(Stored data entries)
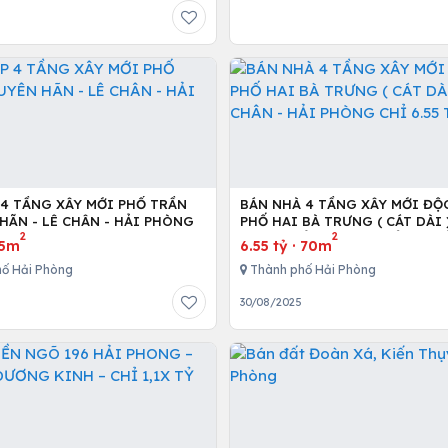
 4 TẦNG XÂY MỚI PHỐ TRẦN
BÁN NHÀ 4 TẦNG XÂY MỚI ĐỘ
HÃN - LÊ CHÂN - HẢI PHÒNG
PHỐ HAI BÀ TRƯNG ( CÁT DÀI )
2
2
CHÂN - HẢI PHÒNG CHỈ 6.55 T
75m
6.55 tỷ
·
70m
ố Hải Phòng
Thành phố Hải Phòng
30/08/2025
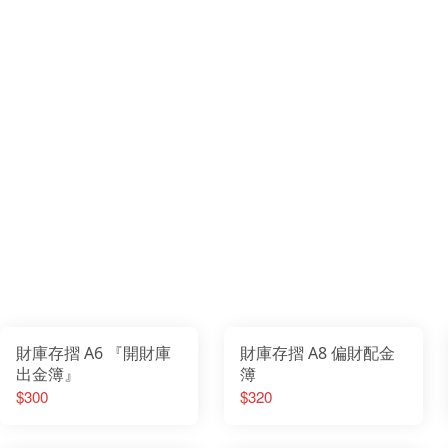
財庫存摺 A6 『開財庫
財庫存摺 A8 偏財配金
出金簿』
簿
$300
$320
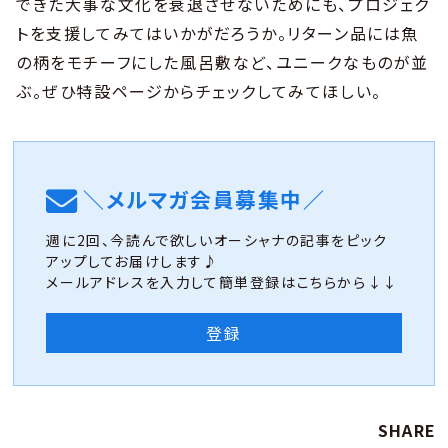
できた大事な文化を衰退させないためにも、プロジェク
トを支援してみてはいかがだろうか。リターン品には魚
の柄をモチーフにした風呂敷など、ユニークなものが並
ぶ。ぜひ特設ページからチェックしてみてほしい。
＼メルマガ会員募集中／
週に2回、今読んで欲しいオーシャナの記事をピック
アップしてお届けします♪
メールアドレスを入力して簡単登録はこちらから↓↓
登録
SHARE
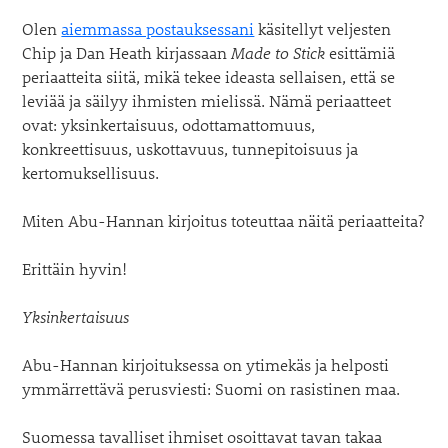
Olen
aiemmassa postauksessani
käsitellyt veljesten
Chip ja Dan Heath kirjassaan
Made to Stick
esittämiä
periaatteita siitä, mikä tekee ideasta sellaisen, että se
leviää ja säilyy ihmisten mielissä. Nämä periaatteet
ovat: yksinkertaisuus, odottamattomuus,
konkreettisuus, uskottavuus, tunnepitoisuus ja
kertomuksellisuus.
Miten Abu-Hannan kirjoitus toteuttaa näitä periaatteita?
Erittäin hyvin!
Yksinkertaisuus
Abu-Hannan kirjoituksessa on ytimekäs ja helposti
ymmärrettävä perusviesti: Suomi on rasistinen maa.
Suomessa tavalliset ihmiset osoittavat tavan takaa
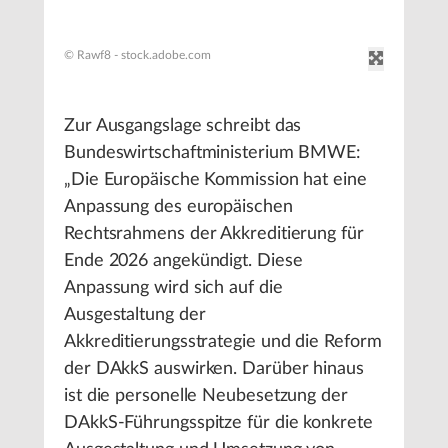
© Rawf8 - stock.adobe.com
Zur Ausgangslage schreibt das
Bundeswirtschaftministerium BMWE:
„Die Europäische Kommission hat eine
Anpassung des europäischen
Rechtsrahmens der Akkreditierung für
Ende 2026 angekündigt. Diese
Anpassung wird sich auf die
Ausgestaltung der
Akkreditierungsstrategie und die Reform
der DAkkS auswirken. Darüber hinaus
ist die personelle Neubesetzung der
DAkkS-Führungsspitze für die konkrete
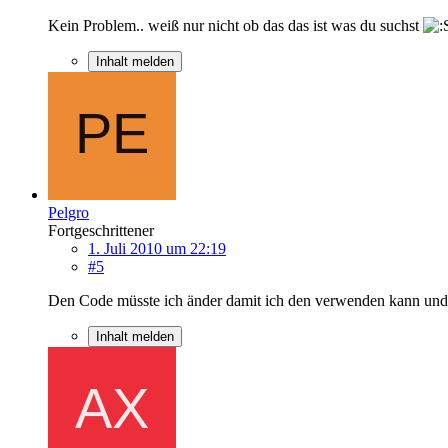
Kein Problem.. weiß nur nicht ob das das ist was du suchst
Inhalt melden
Pelgro
Fortgeschrittener
1. Juli 2010 um 22:19
#5
Den Code müsste ich änder damit ich den verwenden kann und d
Inhalt melden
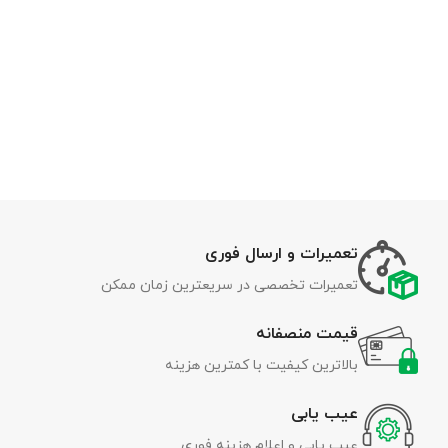
تعمیرات و ارسال فوری
تعمیرات تخصصی در سریعترین زمان ممکن
قیمت منصفانه
بالاترین کیفیت با کمترین هزینه
عیب یابی
عیب یابی و اعلام هزینه فوری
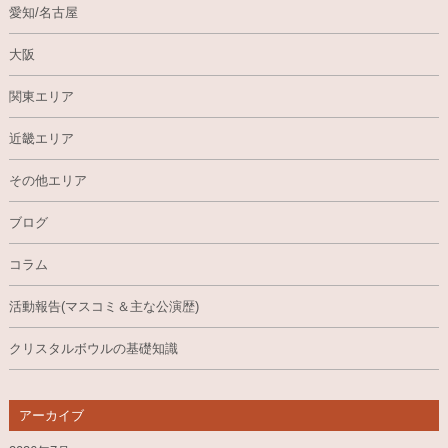
愛知/名古屋
大阪
関東エリア
近畿エリア
その他エリア
ブログ
コラム
活動報告(マスコミ＆主な公演歴)
クリスタルボウルの基礎知識
アーカイブ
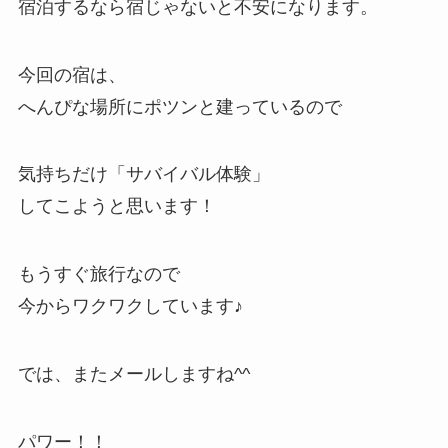
宿泊するなら宿じゃないと不安になります。
今回の宿は、
へんぴな場所にポツンと建っているので
気持ちだけ「サバイバル体験」
してこようと思います！
もうすぐ旅行なので
今からワクワクしています♪
では、またメールしますね^^
パワー！！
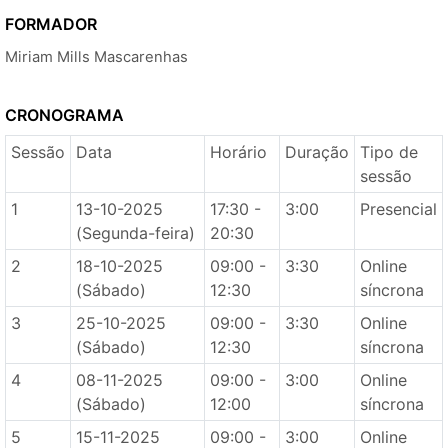
FORMADOR
Miriam Mills Mascarenhas
CRONOGRAMA
Sessão
Data
Horário
Duração
Tipo de
sessão
1
13-10-2025
17:30 -
3:00
Presencial
(Segunda-feira)
20:30
2
18-10-2025
09:00 -
3:30
Online
(Sábado)
12:30
síncrona
3
25-10-2025
09:00 -
3:30
Online
(Sábado)
12:30
síncrona
4
08-11-2025
09:00 -
3:00
Online
(Sábado)
12:00
síncrona
5
15-11-2025
09:00 -
3:00
Online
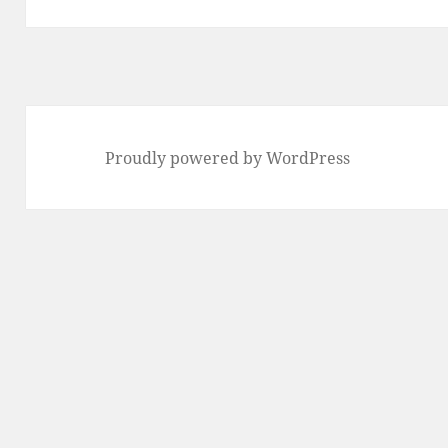
Proudly powered by WordPress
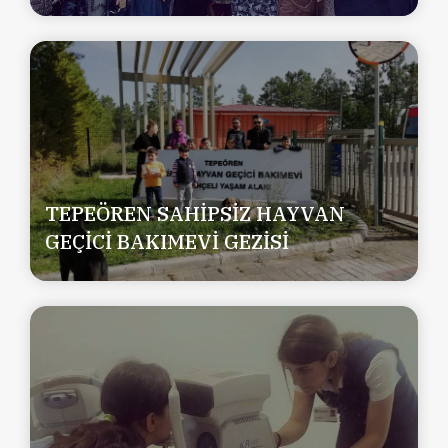
TEPEÖREN SAHİPSİZ HAYVAN
GEÇİCİ BAKIMEVİ GEZİSİ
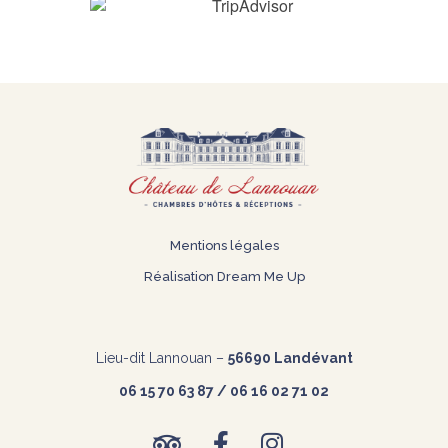
Mentions légales
Réalisation
Dream Me Up
Lieu-dit Lannouan –
56690 Landévant
06 15 70 63 87 / 06 16 02 71 02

**Job:** Edit the listing from the line with "Proudly powered by WordPress" through the end, changing "Mentions légales" to "Informations légales" and leaving all else as it is. Give those lines without the pictures.

**Exercise response:**
Proudly powered by WordPress
TEPEÖREN SAHİPSİZ HAYVAN
GEÇİCİ BAKIMEVİ GEZİSİ
Informations légales
Réalisation
Dream Me Up
Lieu-dit Lannouan –
56690 Landévant
06 15 70 63 87 / 06 16 02 71 02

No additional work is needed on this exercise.